Неудовольствие королевы было осязаемым.
— Человек этот не многим лучше пирата…
— Вы можете прислать его ко мне? Пожалуйста!
Лайтлин казалась непробиваемой, как кремень, однако отчаяние в голосе Скары расслышала.
— Пришлю. Колючка, принцесса вынесла суровые испытания. Побудь вместе с нею. Пошли, Друин.
Принц-карапуз серьезно посмотрел на Скару:
— Пока-пока. — Бросил деревянный меч и побежал за матерью.

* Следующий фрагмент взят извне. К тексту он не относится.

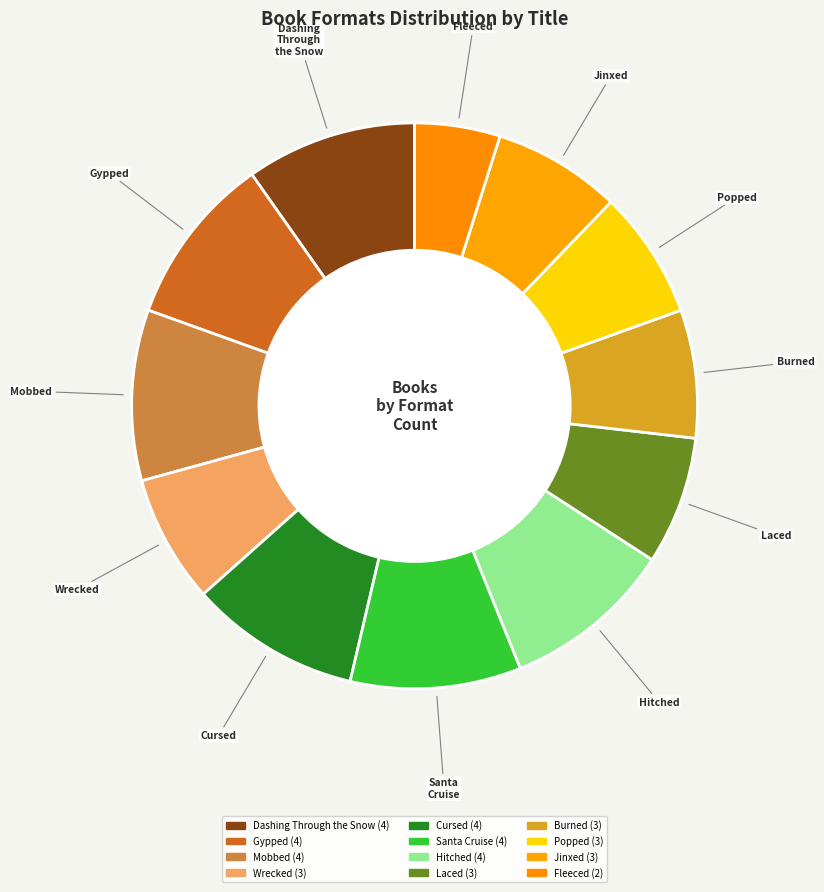

Which has a higher value, Wrecked or Dashing Through the Snow?

Dashing Through the Snow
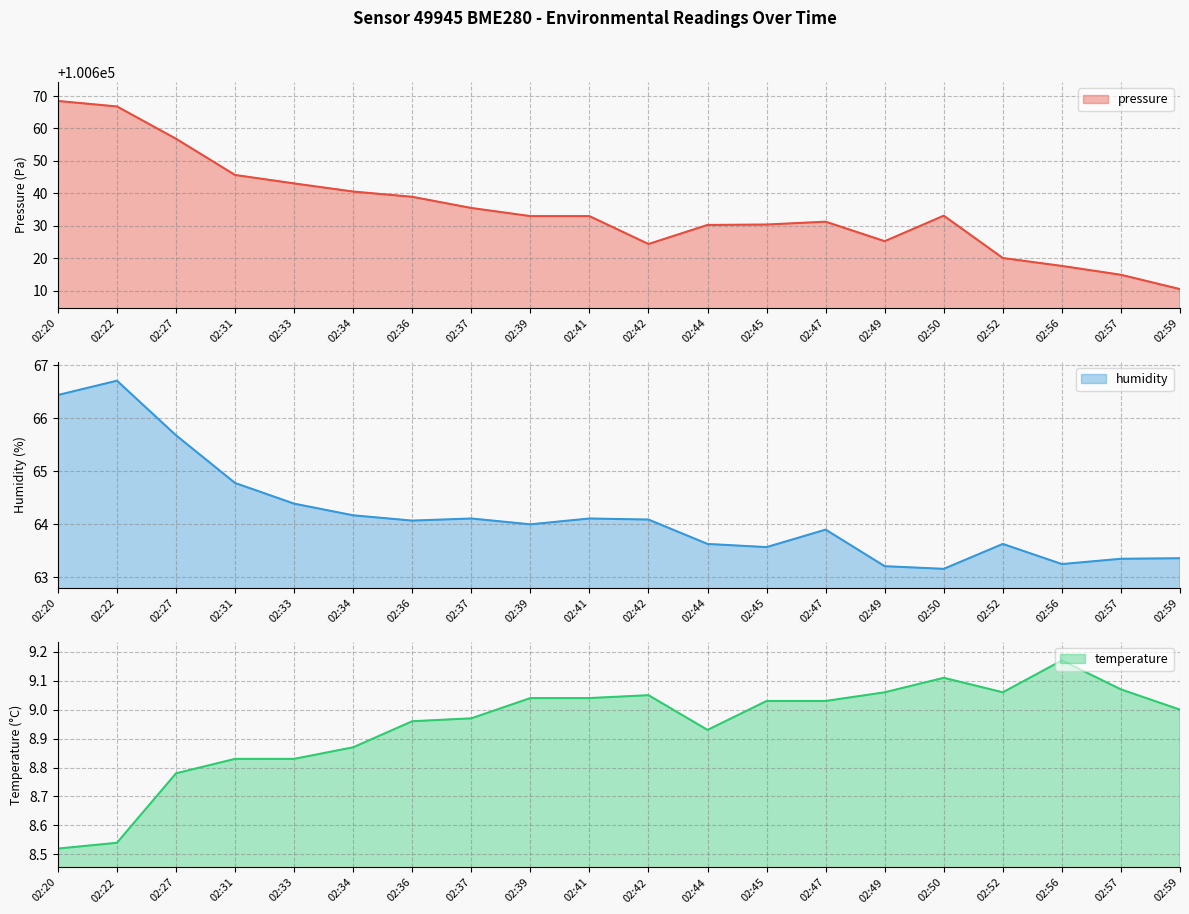

Which category has the highest value across all series?

02:20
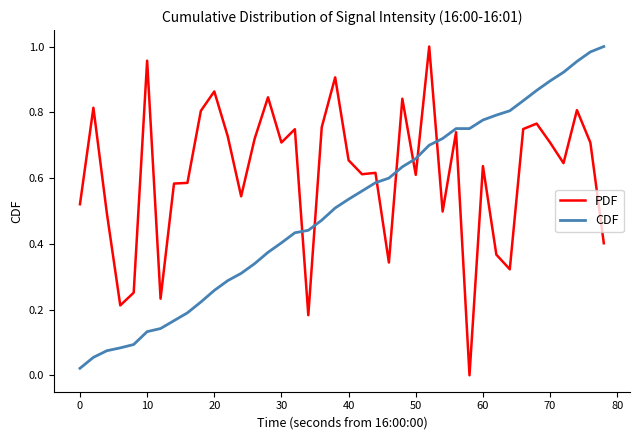

Rank the series by their average value, from highest to lowest.

PDF, CDF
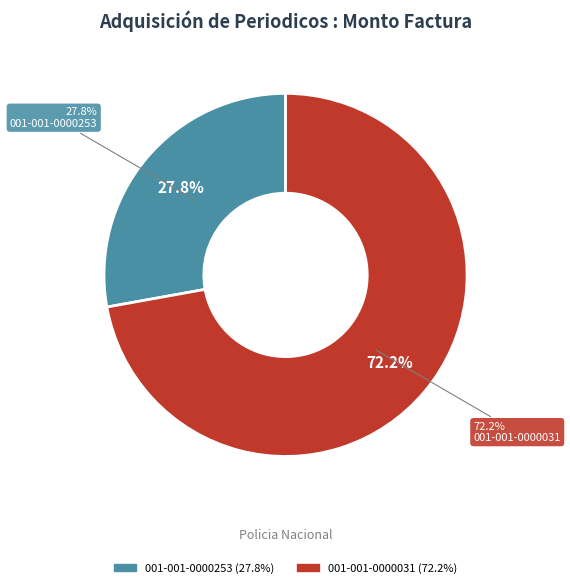

Is it true that 001-001-0000253 is 16% of the pie?

False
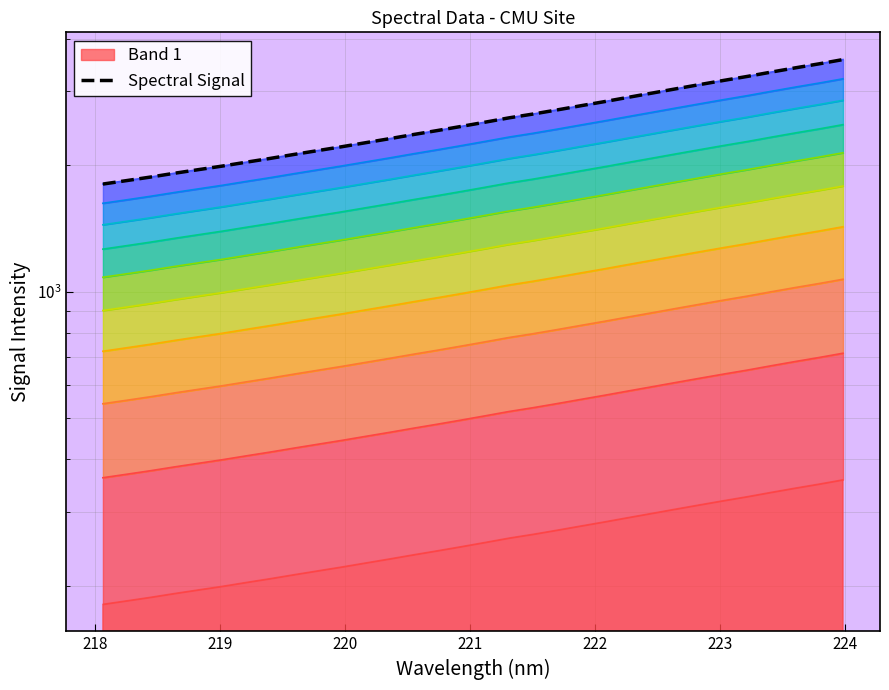

What is the value of the 18th point from the left?

2596.2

Скара разглядывала Колючку Бату. Снизу вверх — девушка возвышалась над ней в полный рост. Избранный Щит обходилась без расчесок сама: с одной стороны голова выстрижена до полущетины, а с другой — волосы скручены в узелки, косички, да на всклокоченные пряди нанизано целое, средней руки, состояние в золотых и серебряных кольцах-гривнах.
Поговаривали, эта женщина билась насмерть против семи мужчин и победила. Эльфийский браслет — награда за подвиг — полыхал желтым огнем на запястье. Эта женщина вместо шелков носила клинки, а вместо драгоценностей — шрамы. Под каблуком ее сапога треснут любые приличия, и извинений от нее не дождешься. Эта женщина не станет вежливо стучаться, скорее проломит дверь собственным лбом.
— Я что, узница? — намеревалась с вызовом бросить Скара, но наружу вышел лишь мышиный писк.
По лицу Колючки нелегко прочитать ее мысли.
— Вы — принцесса, принцесса.
— По моему опыту, разница невелика.
— Видать, вам не приходилось быть узницей.
Презирает, и кто ее в этом бы упрекнул? У Скары перехватило горло, говорить едва удавалось.
— Сейчас ты наверняка думаешь о том, какая я слабая, податливая, избалованная дуреха.
Колючка сделала резкий вдох.
— На самом деле я вспоминала, каково было мне увидеть мертвого отца. — Суровое лицо не смягчилось ничуточки, однако смягчился голос. — Я задумалась о том, что бы почувствовала, если б его убивали на моих глазах. Прямо передо мной, и ничего нельзя сделать — только смотреть.
Скара открыла рот, но с губ не слетело ни слова. Не презрение, нет — но искренняя жалость. И жалость осекла ее резче любой насмешки.
— Я знаю, каково это, когда делаешь вид, будто все — трын-трава, — продолжала Колючка. — Знаю получше многих.
Скара чувствовала, что голова у нее вот-вот разлетится на части.
— Я думала о том, что… выпади мне ваша доля… моим слезам не хватило бы моря.